By Sarah Mac Donald - 15 February, 2014
Building work got underway on Thursday on a new school of catering in Co Meath which will train students in the culinary arts while supporting local food producers and food tourism.
The project is a venture of Lismullin Hospitality Services Centre.
It is co-financed by the Meath Partnership through the Department of Environment, Community and Local Government and through the European Agricultural Development fund for rural Development.
Among those who attended the launch of the Lismullin School of Culinary and Home Arts were Michael Ludlow, Meath Partnership CEO, Tom Hennessy, Chairperson of Meath Partnership, Fiona Lawless from Meath County Council, Agnes Cosgrove, a home economics teacher in Scoil Mhuire, Trim and Sandra Earl of Earl’s Kitchen in Navan.

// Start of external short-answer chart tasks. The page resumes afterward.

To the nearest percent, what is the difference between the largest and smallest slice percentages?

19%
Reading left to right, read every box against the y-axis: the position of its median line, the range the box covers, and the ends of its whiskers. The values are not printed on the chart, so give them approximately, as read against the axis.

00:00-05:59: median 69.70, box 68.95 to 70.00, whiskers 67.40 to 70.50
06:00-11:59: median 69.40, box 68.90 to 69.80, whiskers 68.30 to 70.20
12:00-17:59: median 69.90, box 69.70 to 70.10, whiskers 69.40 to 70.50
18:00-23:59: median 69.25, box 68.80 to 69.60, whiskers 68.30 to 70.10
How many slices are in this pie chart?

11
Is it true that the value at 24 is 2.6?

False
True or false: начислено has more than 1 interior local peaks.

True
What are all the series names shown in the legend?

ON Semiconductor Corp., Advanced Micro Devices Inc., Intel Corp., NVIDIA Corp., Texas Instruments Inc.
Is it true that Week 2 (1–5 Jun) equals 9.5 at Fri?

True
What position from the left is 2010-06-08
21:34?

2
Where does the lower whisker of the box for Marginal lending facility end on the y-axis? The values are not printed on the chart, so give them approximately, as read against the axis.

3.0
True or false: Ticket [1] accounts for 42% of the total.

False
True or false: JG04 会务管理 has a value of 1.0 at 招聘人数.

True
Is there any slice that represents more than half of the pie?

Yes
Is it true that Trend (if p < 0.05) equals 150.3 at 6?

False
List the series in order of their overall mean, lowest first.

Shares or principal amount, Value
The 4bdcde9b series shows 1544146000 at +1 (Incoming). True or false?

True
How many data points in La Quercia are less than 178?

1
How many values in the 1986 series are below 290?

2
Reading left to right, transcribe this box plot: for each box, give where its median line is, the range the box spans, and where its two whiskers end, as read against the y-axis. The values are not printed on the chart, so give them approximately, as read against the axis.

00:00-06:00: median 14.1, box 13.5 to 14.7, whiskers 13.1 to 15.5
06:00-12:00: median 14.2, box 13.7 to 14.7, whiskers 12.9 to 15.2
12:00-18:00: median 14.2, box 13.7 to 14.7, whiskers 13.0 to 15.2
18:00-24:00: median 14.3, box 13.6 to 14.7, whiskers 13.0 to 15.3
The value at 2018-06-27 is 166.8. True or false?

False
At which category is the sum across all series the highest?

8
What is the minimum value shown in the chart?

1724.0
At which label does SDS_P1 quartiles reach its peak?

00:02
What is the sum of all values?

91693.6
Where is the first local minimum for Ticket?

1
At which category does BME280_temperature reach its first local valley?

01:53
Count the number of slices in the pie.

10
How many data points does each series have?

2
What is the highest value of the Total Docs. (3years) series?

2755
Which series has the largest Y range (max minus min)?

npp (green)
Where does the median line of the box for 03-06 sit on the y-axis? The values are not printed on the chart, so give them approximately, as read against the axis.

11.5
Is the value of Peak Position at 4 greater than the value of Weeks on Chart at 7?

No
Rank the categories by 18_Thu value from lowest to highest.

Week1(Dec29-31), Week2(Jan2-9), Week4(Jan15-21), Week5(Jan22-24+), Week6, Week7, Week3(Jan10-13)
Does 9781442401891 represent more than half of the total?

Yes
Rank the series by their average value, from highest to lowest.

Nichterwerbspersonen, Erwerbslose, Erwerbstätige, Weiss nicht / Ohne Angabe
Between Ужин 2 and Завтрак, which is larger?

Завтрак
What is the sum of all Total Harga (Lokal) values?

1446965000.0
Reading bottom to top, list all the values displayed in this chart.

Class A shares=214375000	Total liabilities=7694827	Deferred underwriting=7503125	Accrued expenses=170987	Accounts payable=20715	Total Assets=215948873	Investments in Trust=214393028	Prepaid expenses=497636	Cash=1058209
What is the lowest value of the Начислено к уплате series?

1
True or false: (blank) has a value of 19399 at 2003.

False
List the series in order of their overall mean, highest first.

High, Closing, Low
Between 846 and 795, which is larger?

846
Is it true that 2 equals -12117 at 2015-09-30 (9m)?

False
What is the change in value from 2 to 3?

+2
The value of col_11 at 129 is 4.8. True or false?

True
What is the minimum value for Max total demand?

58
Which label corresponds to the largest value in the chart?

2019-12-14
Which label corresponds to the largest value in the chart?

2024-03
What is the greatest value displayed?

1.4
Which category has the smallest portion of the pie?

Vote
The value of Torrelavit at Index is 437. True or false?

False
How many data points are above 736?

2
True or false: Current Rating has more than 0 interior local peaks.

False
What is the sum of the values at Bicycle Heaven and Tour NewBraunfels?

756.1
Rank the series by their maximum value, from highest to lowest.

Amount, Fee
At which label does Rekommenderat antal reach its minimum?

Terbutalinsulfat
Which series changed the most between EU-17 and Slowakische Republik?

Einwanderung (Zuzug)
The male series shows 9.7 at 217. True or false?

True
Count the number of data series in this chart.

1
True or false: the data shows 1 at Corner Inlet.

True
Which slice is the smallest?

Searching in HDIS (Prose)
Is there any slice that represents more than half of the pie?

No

The Lismullin School of Culinary and Home Arts will cater for up to 24 students and will also incorporate a specially dedicated demonstration unit.
According to a spokesperson, the curriculum will include not just culinary skills but also home based skills.
When the school is up and running, it will offer day long courses, weekend courses, as well as year-long courses.
Spokesperson, Liz Donnelly, said in a statement that the school would benefit those people in Meath, “wishing to get to know more about culinary arts. Courses will be available to all kinds of people from school children, home makers to professionals in the food industry. We also aim to support local business and food producers through this venture.”
She added that promoting a healthy lifestyle and focusing on the local community were important.
“The school will have courses designed for individuals looking to improve their skills at home. Courses will include healthy eating and promoting a healthy lifestyle and cooking on a budget.”
All courses will aim to foster a greater understanding of the work involved in culinary and home arts at home.
“After all when we reflect on our homes and why they are so important it is clear that the home is where the foundation of health and happiness are laid,” Liz Donnelly said.
She explained that “fostering a love of work in the home and a real understanding of its importance to family and society” was very much part of the charism of St Josemaria, the founder of Opus Dei.
According to Liz Donnelly, the inspiration for the venture came 12 year track record of Lismullin Hospitality Services Centres organising activities and courses to promote a greater understanding of the work that goes into creating a healthy and pleasant home.
“In her book, The art and science of keeping house, Cheryl Mandelson made clear that the home is critical in the development of the person and therefore if you want to improve society there is no better place to start than the home,” Liz Donnelly said.
Pointing to research by Columbia University in the US which shows that teenagers who eat family meal as home fair better, she added, “Young people who spend meal time with their family, it has been found are less likely to use alcohol or drugs and less likely to experience stress or tension with other family members.”
“That is one of the focuses of the school to help lay a strong foundation in the home for individuals as well as support culinary enterprise,” she explained.